Visit Kampala

All you need to know when in Kampala.

Global Community Network InterNations in 2017 conducted the annual Expat Insider Survey, covering more than 14,000 expats from 191 countries. In this survey, Uganda received the highest ratings as the friendliest country for Expatriates. Many expatriates remarked that they love Uganda and find it safe for raising their families.

“Every single parent rates the friendliness of the local Uganda population towards children positively, and 68 per cent are even completely satisfied with the warm attitude towards families,” InterNations said in its findings.

So whenever you are in Kampala, always have us in mind because we are located close to all social and business centers in and around Uganda’s capital city.

Kampala being a fast-growing urban center with an estimated population of about 1.6 million, the current infrastructure doesn’t meet the growing transportation demands of this expanding population.

If you find yourself on the road during rush hour, you could end up sitting in traffic for hours! Obtaining knowledge about the different transport options available, the peak hours and the shortcuts will help you prepare well and mitigate the traffic inconvenience.

Some guests can opt for car rental services that can be provided by FASO hotel or other service providers like Uber, Quick Taxi, Taxify, Friendship, among others which are available at a particular fee. These are probably the safest and fastest way for a group of 3 to 5 people travelling together in, around and outside Kampala.

If a guest is travelling to a destination within Kampala but a good distance from the hotel, or outside Kampala (and back) and is using car rental services, in order not to encounter a lot of jam the best time to move in the morning is between 0900hrs and 1200hrs, and 0200hrs and 0400hrs/0500hrs in the evening. The fee paid is dependent on how far you are going and the jam on the road at the time of your travel.

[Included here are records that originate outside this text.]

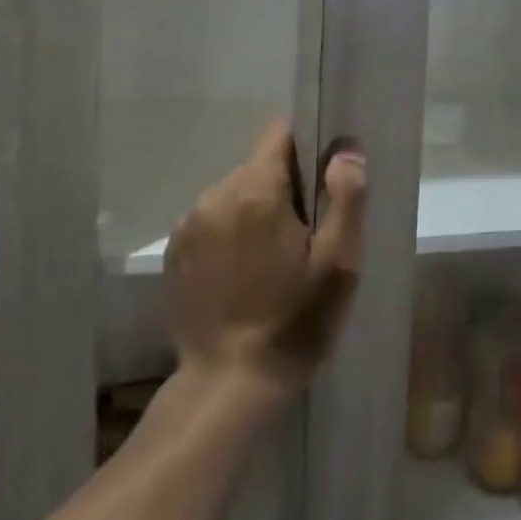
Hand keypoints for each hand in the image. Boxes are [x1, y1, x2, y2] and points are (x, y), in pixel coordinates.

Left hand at [163, 121, 366, 397]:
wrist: (227, 386)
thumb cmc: (294, 322)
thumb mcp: (338, 264)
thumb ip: (346, 198)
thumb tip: (345, 151)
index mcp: (257, 190)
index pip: (280, 133)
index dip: (306, 148)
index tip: (321, 183)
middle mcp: (216, 194)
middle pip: (259, 166)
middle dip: (283, 188)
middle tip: (303, 236)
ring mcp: (189, 224)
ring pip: (235, 193)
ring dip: (254, 211)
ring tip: (271, 260)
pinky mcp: (174, 252)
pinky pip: (212, 220)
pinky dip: (229, 234)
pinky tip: (241, 274)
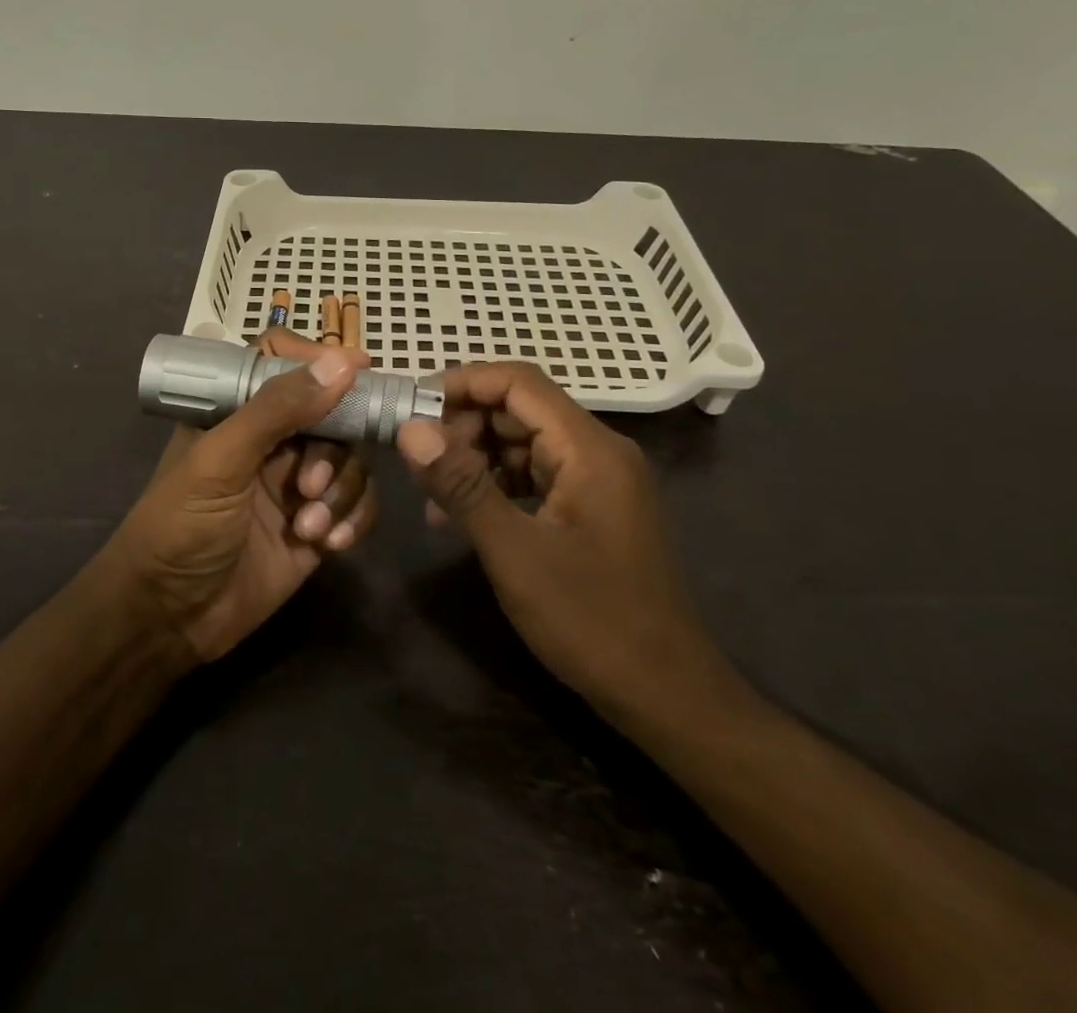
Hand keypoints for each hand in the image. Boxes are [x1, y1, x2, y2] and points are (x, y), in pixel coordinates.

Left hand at [102, 329, 380, 662]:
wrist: (169, 620)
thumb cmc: (179, 527)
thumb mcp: (220, 461)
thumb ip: (277, 410)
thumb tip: (342, 361)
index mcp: (236, 412)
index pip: (282, 364)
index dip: (320, 361)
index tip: (360, 368)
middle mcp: (271, 441)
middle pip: (331, 414)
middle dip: (332, 448)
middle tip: (311, 485)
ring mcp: (296, 484)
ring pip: (350, 461)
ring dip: (341, 491)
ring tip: (309, 526)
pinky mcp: (316, 526)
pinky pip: (357, 505)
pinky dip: (353, 519)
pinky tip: (329, 545)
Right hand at [395, 363, 743, 728]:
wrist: (666, 695)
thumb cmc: (591, 620)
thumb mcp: (514, 551)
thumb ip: (461, 484)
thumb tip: (410, 429)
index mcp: (589, 448)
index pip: (518, 382)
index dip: (461, 383)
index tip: (411, 407)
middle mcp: (598, 451)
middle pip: (520, 409)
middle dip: (463, 426)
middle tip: (418, 462)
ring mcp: (599, 480)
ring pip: (525, 443)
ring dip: (476, 459)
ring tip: (432, 497)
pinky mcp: (593, 508)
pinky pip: (537, 475)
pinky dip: (497, 485)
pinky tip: (463, 517)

Boda Bodas (commercial motor cycles) are the fastest but honestly dangerous means of transport. But a ride on them will leave a fresh breeze on you as you navigate through the traffic in record time. A guest in our hotel can get around the city on one (remembering to carry your own helmet and asking the rider to go slow) as it can easily find its way through the jam and get you to your destination in time.

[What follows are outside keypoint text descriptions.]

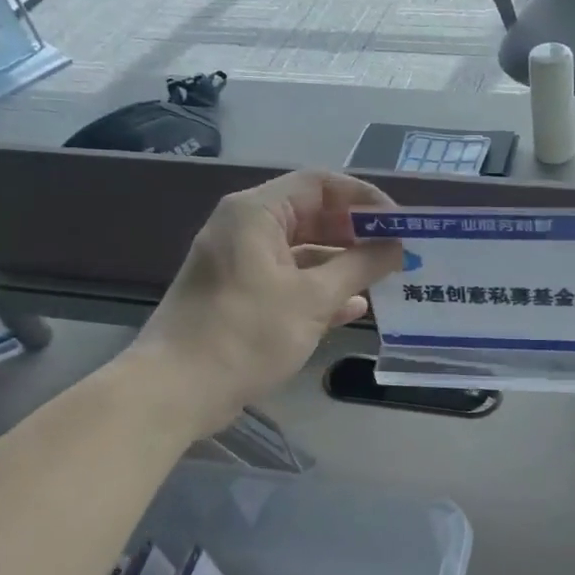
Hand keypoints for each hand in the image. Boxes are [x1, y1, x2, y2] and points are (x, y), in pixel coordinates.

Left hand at [129, 170, 403, 427]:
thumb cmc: (246, 333)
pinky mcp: (241, 295)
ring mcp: (241, 262)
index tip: (400, 223)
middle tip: (398, 251)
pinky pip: (289, 278)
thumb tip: (397, 247)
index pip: (321, 184)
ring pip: (303, 250)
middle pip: (313, 215)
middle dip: (357, 233)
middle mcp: (246, 228)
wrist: (175, 390)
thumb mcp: (312, 298)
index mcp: (256, 213)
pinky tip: (354, 308)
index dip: (364, 199)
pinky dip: (320, 288)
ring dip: (343, 263)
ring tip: (386, 278)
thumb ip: (360, 266)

One can download the Safe Boda app to find a rider nearby, or visit the Tugende VIP’s website for riders’ profiles and phone contact, or our hotel can recommend a trusted boda rider. As a last resort, you can just stand on the road and wave down any moving boda-boda, agree on fares to where you are headed and thereafter hit the road.

If you have intentions of using boda bodas anytime during your stay, look out for the boda rider whose skills you appreciate, get their contact number and ask for their working hours so that they are always just a phone call away.

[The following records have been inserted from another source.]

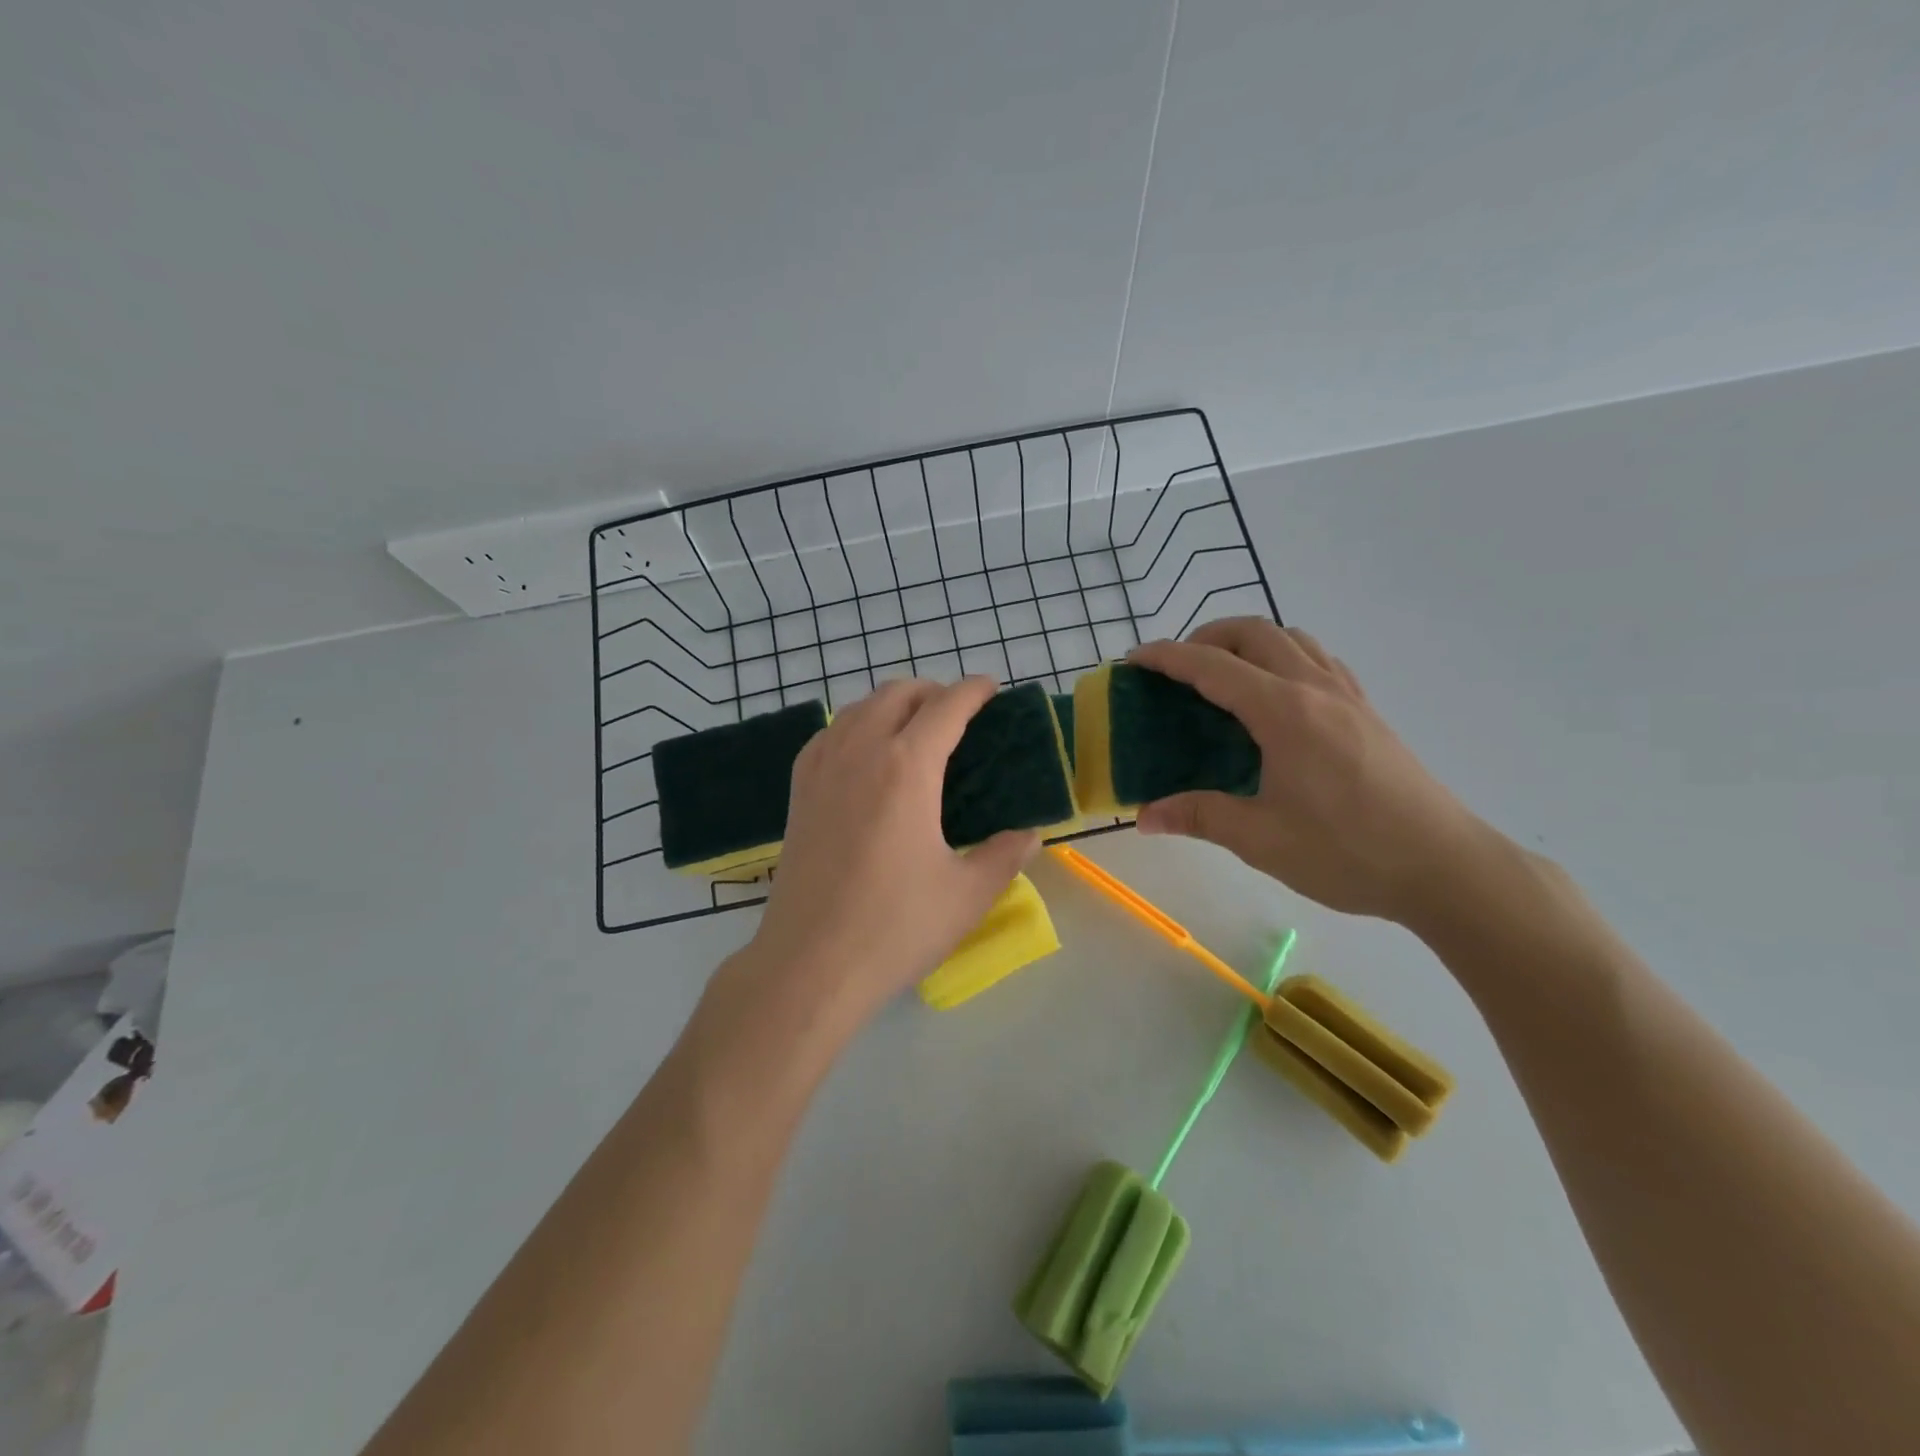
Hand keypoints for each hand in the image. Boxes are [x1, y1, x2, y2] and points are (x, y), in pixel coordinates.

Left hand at [746, 677, 1038, 1017]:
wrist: (809, 964)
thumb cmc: (895, 928)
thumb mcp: (968, 894)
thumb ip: (1005, 855)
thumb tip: (1030, 834)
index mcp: (907, 768)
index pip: (946, 706)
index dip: (973, 690)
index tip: (992, 689)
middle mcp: (861, 752)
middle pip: (898, 694)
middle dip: (933, 691)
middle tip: (959, 713)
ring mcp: (822, 769)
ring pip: (858, 708)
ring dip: (892, 703)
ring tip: (915, 727)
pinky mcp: (798, 792)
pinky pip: (828, 735)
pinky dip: (855, 725)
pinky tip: (865, 753)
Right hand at [1130, 620, 1497, 926]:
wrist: (1445, 866)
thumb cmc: (1348, 852)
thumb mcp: (1261, 839)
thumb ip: (1199, 816)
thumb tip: (1144, 817)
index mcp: (1284, 712)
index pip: (1213, 667)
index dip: (1167, 657)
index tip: (1134, 660)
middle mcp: (1316, 689)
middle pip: (1255, 632)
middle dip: (1207, 637)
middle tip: (1177, 669)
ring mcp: (1348, 696)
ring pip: (1292, 638)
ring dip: (1249, 642)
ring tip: (1223, 675)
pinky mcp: (1368, 712)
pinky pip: (1319, 660)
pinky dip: (1284, 657)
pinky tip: (1276, 696)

However, be cautious when jumping on an old boda boda. Also, it is highly advisable to take a boda boda from the boda stage. Non-stage bodas have been known to take their passengers to remote locations and rob or assault them. Plus, take a good look at the boda rider before heading off; a drunk rider doesn’t deserve your business. Always negotiate the price before you jump on a boda. And it usually helps if you have an idea of how much the ride will cost before you start negotiating else some rider may try to cheat you. Also, knowing a bit of Luganda (as it is the commonly spoken language among these riders) will come in handy especially when greeting and thanking them. When you get to know them, most boda riders are friendly and polite guys looking to make a bit of cash on a daily basis. If you treat them with respect, they will treat you as their most valued customer.